El origen del cocido madrileño

Cocido madrileño: Estos son los ingredientes que siempre utiliza Arguiñano

El cocido es uno de los platos más representativos y de tradición más arraigada en la gastronomía de Madrid y, sin embargo, se desconoce su origen. Parece ser que surgió como un plato experimental, que fue adquiriendo forma con el paso del tiempo y de las generaciones. Comparte origen, tradición y evolución con otros de su familia como el montañés o el maragato, pero la denominación de “cocido madrileño” tal y como ha llegado a nuestro tiempo apareció por primera vez a finales del siglo XVII.

Es un plato humilde, en el sentido de que en un principio era propio de las clases menos acomodadas, posiblemente para hacer frente a los fríos inviernos debido a su contundencia. Pero con el paso del tiempo se fue extendiendo y colándose en el menú de las clases pudientes, e incluso en la mesa de la Corte Española. Llegó a convivir a la vez en tabernas populares y en restaurantes de postín. Uno de los más lujosos de la época, el Lardhy, comenzó a servirlo allá por 1890, y aún no ha dejado de hacerlo.

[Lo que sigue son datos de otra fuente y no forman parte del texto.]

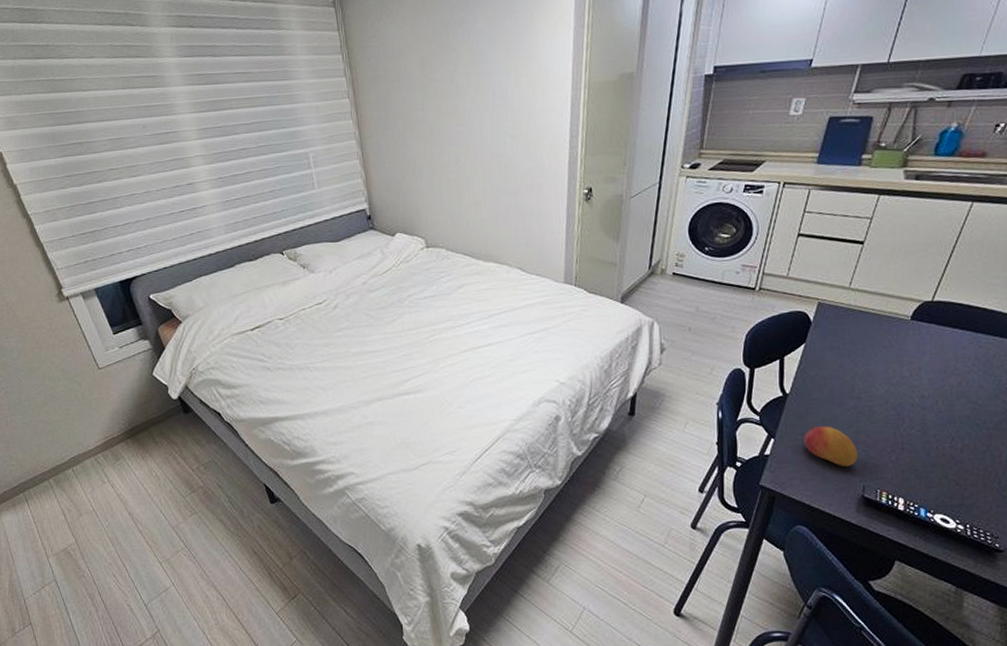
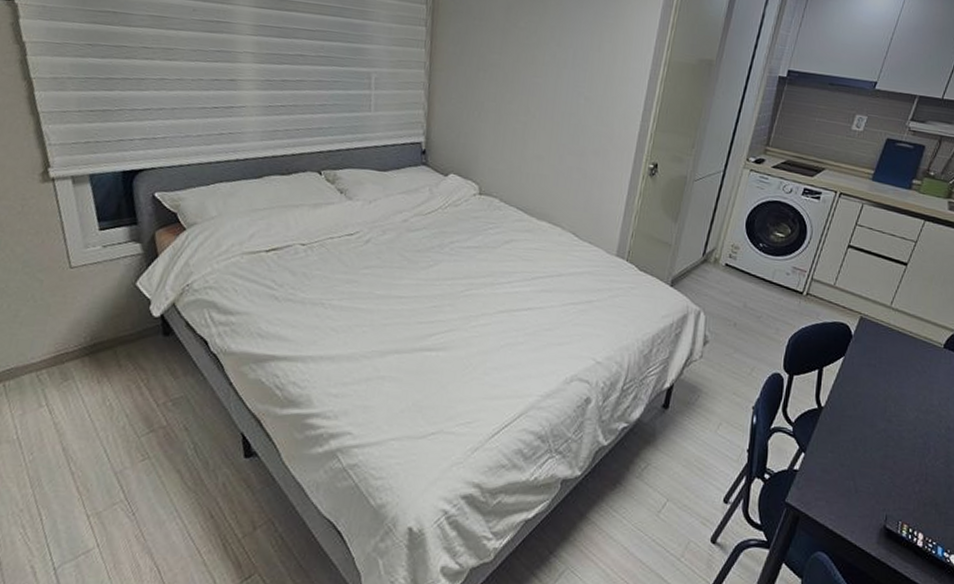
fruit: present [804,425,857,466] -> none [833,444,883,493]

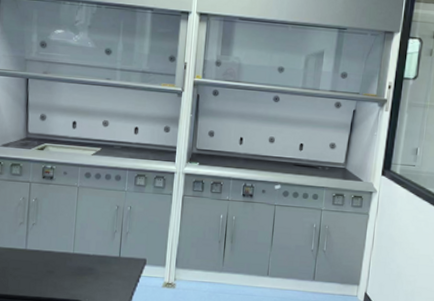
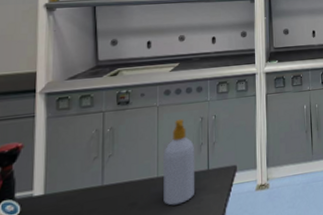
soap bottle: none [77,203,109,282] -> present [163,119,195,206]

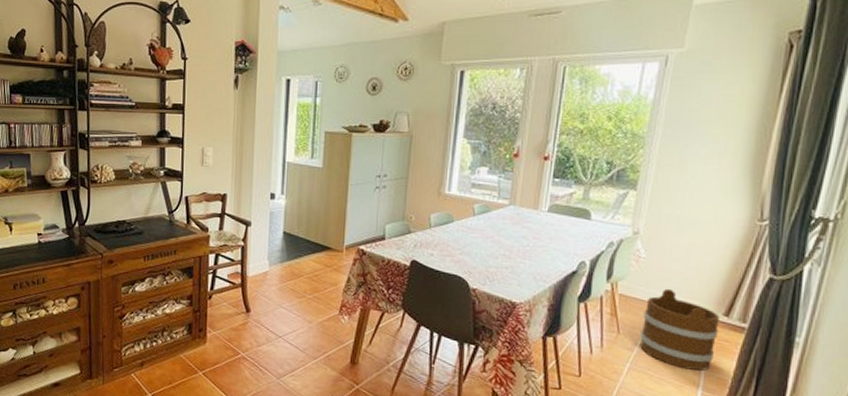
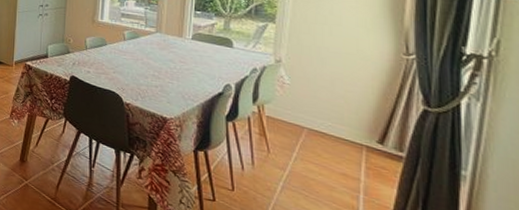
bucket: present [640,288,720,371] -> none [291,113,374,196]

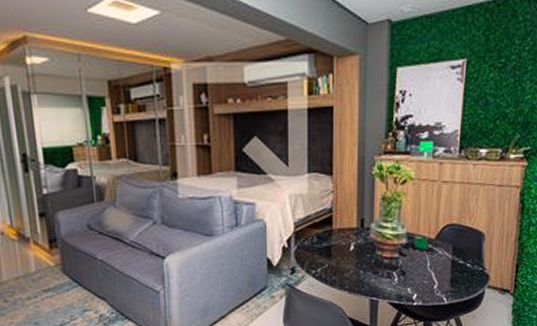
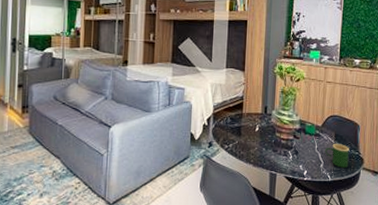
mug: none [439,259,471,288] -> present [324,144,349,168]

Incluso la monarquía se aficionó a al cocido madrileño, ya que el cocinero de la Infanta Isabel “La Chata”, el maestro Cándido Collar, hace referencia a que este manjar se servía en la Casa Real en una de sus publicaciones culinarias. Los ingredientes de este guiso siguen siendo sencillos: garbanzo, carne (de cerdo, vaca y gallina), tocino, patata y algún vegetal, como el repollo, la zanahoria y el cardo.

La elaboración es simple, pero uno de sus secretos está sin duda en que tiene que hacerse de forma reposada. La forma más primitiva de hacerlo “sugiere” que se deje a fuego lento toda la noche en una olla de barro. El garbanzo es el ingrediente estrella, y en Madrid se tiene especial preferencia por el de Fuentesaúco. Este se tiene que añadir a la olla justo en el momento en que el agua rompa a hervir; pero antes tiene que haberse remojado en salmuera entre 10 o 12 horas para que se cueza mejor.